### Text passage
====================

Quote - Would our eagle-eyed render gods give me a reading on this render, please? It looks pretty good to me, but I have too little experience to know what to look for. Thanks.

Sample radius of 5 is saving you a lot of computation time, which is good, but imo the large radius is showing.  I think you should have more sharpness in the occlusion shadow where the corners of the small hovering square are nearest the larger square overhead, and a very large sample radius won't give you that.  It's smoother though, that's a good result otherwise.

edit: you're also not getting any obvious brightness reflected from the sphere onto the large square over it.

Quote - Note: I think he confirms above pjz99's observation that "Irradiance Sample Size" is bounded from below by 1.0.

That was a guess, but it's a pretty safe bet - and if it doesn't have a forced minimum of greater than zero it really ought to, as a radius of zero pixels would mean infinite computation.

edit: I don't think 1.0 is the actual internal minimum though, I saw a difference in render time and quality by forcing it to be smaller.  I think the minimum is between 0.1 and 0.001 (would be silly to actually use 0.001 now that I understand what it means though).

====================

### Data section
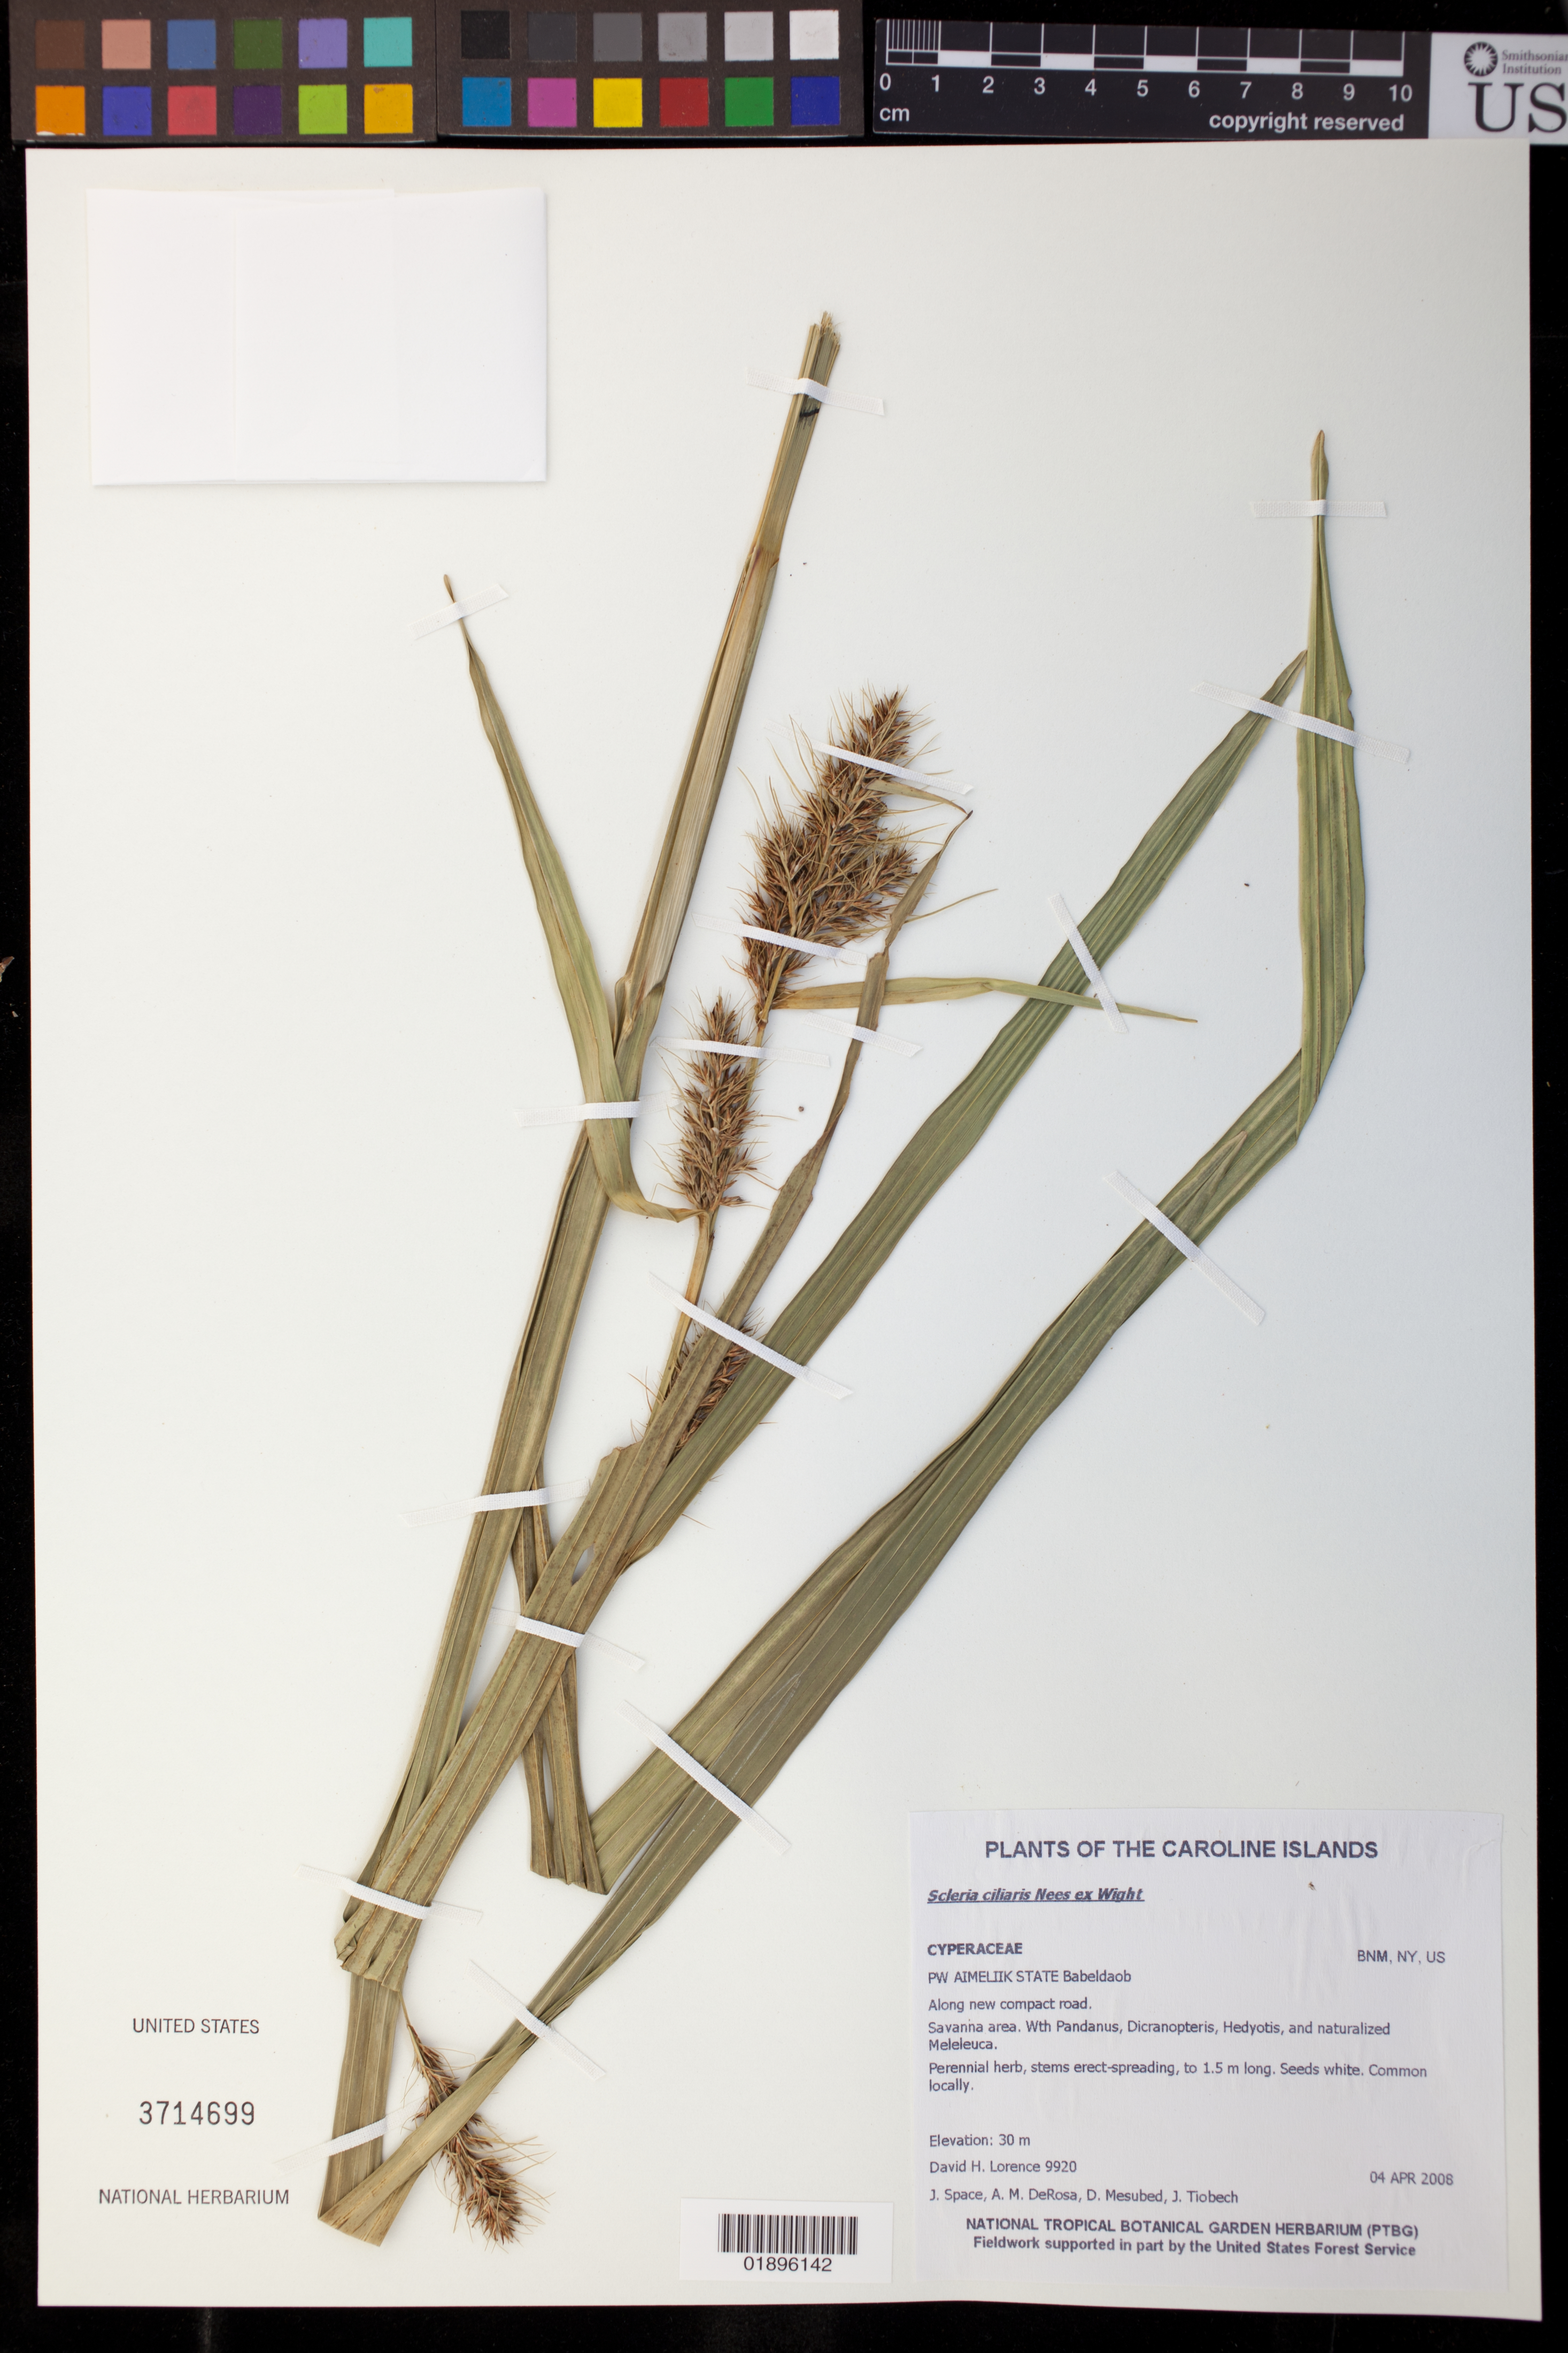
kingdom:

====================

### The tasks
**1)** Answer these about the forum thread on render settings:
(a) What sample radius does the first reply say is in use?
(b) According to the edit in the first reply, what is missing from the sphere onto the large square over it?
(c) Between which two values does the writer think the true minimum of "Irradiance Sample Size" lies?
**2)** Continue the forum thread on render settings from the point where it stops.

### Answers given
**1)**
(a) 5
(b) Any obvious reflected brightness
(c) Between 0.1 and 0.001

**2)**
I know I'm crusing for a smiting, but I'm pretty sure that the setting of the first Irradiance Cache strongly effected the spacing of the red dots. I don't think that should be happening if that cache is being ignored. But I have to redo my path to these setting to be sure.

The 4096 is also about 0.5% when used as a number of random samples. My problem has been with the second IC value; it should mean a really bad allowable error. But looking at the red dots that the other parameters cause, I think it's just that the other parameters force enough samples anyway the cache max error is always satisfied until the requirement gets silly.

Whichway

[Base, low quality parameters posted above.]

Quote - I know I'm crusing for a smiting, but I'm pretty sure that the setting of the first Irradiance Cache strongly effected the spacing of the red dots.

Nah I bet you it was sample radius.

That's why I have to do the derivation over again. I'm not fully certain and it's certainly important. And the order of application matters since there are several parameters whose ultimate effect is just to effect to locations of evaluation points. I hope to include useful snapshots of my progress along the way so others can repeat the experiments.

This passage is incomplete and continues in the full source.